An electric motor uses electrical energy to produce mechanical energy. The reverse process, that of using mechanical energy to produce electrical energy, is accomplished by a generator or dynamo. Traction motors used on locomotives often perform both tasks if the locomotive is equipped with dynamic brakes. Electric motors are found in household appliances such as fans, refrigerators, washing machines, pool pumps, floor vacuums, and fan-forced ovens.
The classic division of electric motors has been that of DC types vs AC types. This is more a de facto convention, rather than a rigid distinction. For example, many classic DC motors run happily on AC power.
The ongoing trend toward electronic control further muddles the distinction, as modern drivers have moved the commutator out of the motor shell. For this new breed of motor, driver circuits are relied upon to generate sinusoidal AC drive currents, or some approximation of. The two best examples are: the brushless DC motor, and the stepping motor, both being polyphase AC motors requiring external electronic control.
There is a clearer distinction between a synchronous motor and asynchronous types. In the synchronous types, the rotor rotates in synchrony with the oscillating field or current (eg. permanent magnet motors). In contrast, an asynchronous motor is designed to slip; the most ubiquitous example being the common AC induction motor which must slip in order to generate torque.
A DC motor is designed to run on DC electric power. Two examples of pure DC designs are Michael Faraday’s homopolar motor (which is uncommon), and the ball bearing motor. By far the most common DC motor types are the brushed and brushless types, which use internal and external commutation respectively to create an oscillating AC current from the DC source — so they are not purely DC machines in a strict sense.
Brushed DC motorĀ
Brushed DC Electric Motor
The classic DC motor design generates an oscillating current in a wound rotor with a split ring commutator, and either a wound or permanent magnet stator. A rotor consists of a coil wound around a rotor which is then powered by any type of battery.

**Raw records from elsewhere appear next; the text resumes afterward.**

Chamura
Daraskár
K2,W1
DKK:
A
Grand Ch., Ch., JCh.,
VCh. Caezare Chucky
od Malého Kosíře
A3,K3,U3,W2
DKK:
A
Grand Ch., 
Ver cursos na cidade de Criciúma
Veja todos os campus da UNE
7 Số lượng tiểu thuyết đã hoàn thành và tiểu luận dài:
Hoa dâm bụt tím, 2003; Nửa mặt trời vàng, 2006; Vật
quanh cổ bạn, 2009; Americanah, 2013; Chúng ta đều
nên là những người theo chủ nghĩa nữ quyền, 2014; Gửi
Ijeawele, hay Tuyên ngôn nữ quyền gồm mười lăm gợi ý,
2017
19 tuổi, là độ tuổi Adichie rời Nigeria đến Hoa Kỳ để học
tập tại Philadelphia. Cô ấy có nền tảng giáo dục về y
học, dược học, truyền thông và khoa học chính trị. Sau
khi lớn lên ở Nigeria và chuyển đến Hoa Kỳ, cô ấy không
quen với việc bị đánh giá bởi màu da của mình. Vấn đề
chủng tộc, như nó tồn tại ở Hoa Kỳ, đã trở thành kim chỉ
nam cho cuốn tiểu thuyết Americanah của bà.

Many of the limitations of the classic commutator DC motor are due to the need for brushes to press against the commutator. This creates friction. At higher speeds, brushes have increasing difficulty in maintaining contact. Brushes may bounce off the irregularities in the commutator surface, creating sparks. This limits the maximum speed of the machine. The current density per unit area of the brushes limits the output of the motor. The imperfect electric contact also causes electrical noise. Brushes eventually wear out and require replacement, and the commutator itself is subject to wear and maintenance. The commutator assembly on a large machine is a costly element, requiring precision assembly of many parts.
Some of the problems of the brushed DC motor are eliminated in the brushless design. In this motor, the mechanical “rotating switch” or commutator/brushgear assembly is replaced by an external electronic switch synchronised to the rotor’s position. Brushless motors are typically 85-90% efficient, whereas DC motors with brushgear are typically 75-80% efficient.
Midway between ordinary DC motors and stepper motors lies the realm of the brushless DC motor. Built in a fashion very similar to stepper motors, these often use a permanent magnet external rotor, three phases of driving coils, one or more Hall effect sensors to sense the position of the rotor, and the associated drive electronics. The coils are activated, one phase after the other, by the drive electronics as cued by the signals from the Hall effect sensors. In effect, they act as three-phase synchronous motors containing their own variable-frequency drive electronics. A specialized class of brushless DC motor controllers utilize EMF feedback through the main phase connections instead of Hall effect sensors to determine position and velocity. These motors are used extensively in electric radio-controlled vehicles. When configured with the magnets on the outside, these are referred to by modelists as outrunner motors.
Brushless DC motors are commonly used where precise speed control is necessary, as in computer disk drives or in video cassette recorders, the spindles within CD, CD-ROM (etc.) drives, and mechanisms within office products such as fans, laser printers and photocopiers. They have several advantages over conventional motors:
- Compared to AC fans using shaded-pole motors, they are very efficient, running much cooler than the equivalent AC motors. This cool operation leads to much-improved life of the fan’s bearings.
- Without a commutator to wear out, the life of a DC brushless motor can be significantly longer compared to a DC motor using brushes and a commutator. Commutation also tends to cause a great deal of electrical and RF noise; without a commutator or brushes, a brushless motor may be used in electrically sensitive devices like audio equipment or computers.
- The same Hall effect sensors that provide the commutation can also provide a convenient tachometer signal for closed-loop control (servo-controlled) applications. In fans, the tachometer signal can be used to derive a “fan OK” signal.
- The motor can be easily synchronized to an internal or external clock, leading to precise speed control.
- Brushless motors have no chance of sparking, unlike brushed motors, making them better suited to environments with volatile chemicals and fuels.
- Brushless motors are usually used in small equipment such as computers and are generally used to get rid of unwanted heat.
- They are also very quiet motors which is an advantage if being used in equipment that is affected by vibrations.
Modern DC brushless motors range in power from a fraction of a watt to many kilowatts. Larger brushless motors up to about 100 kW rating are used in electric vehicles. They also find significant use in high-performance electric model aircraft.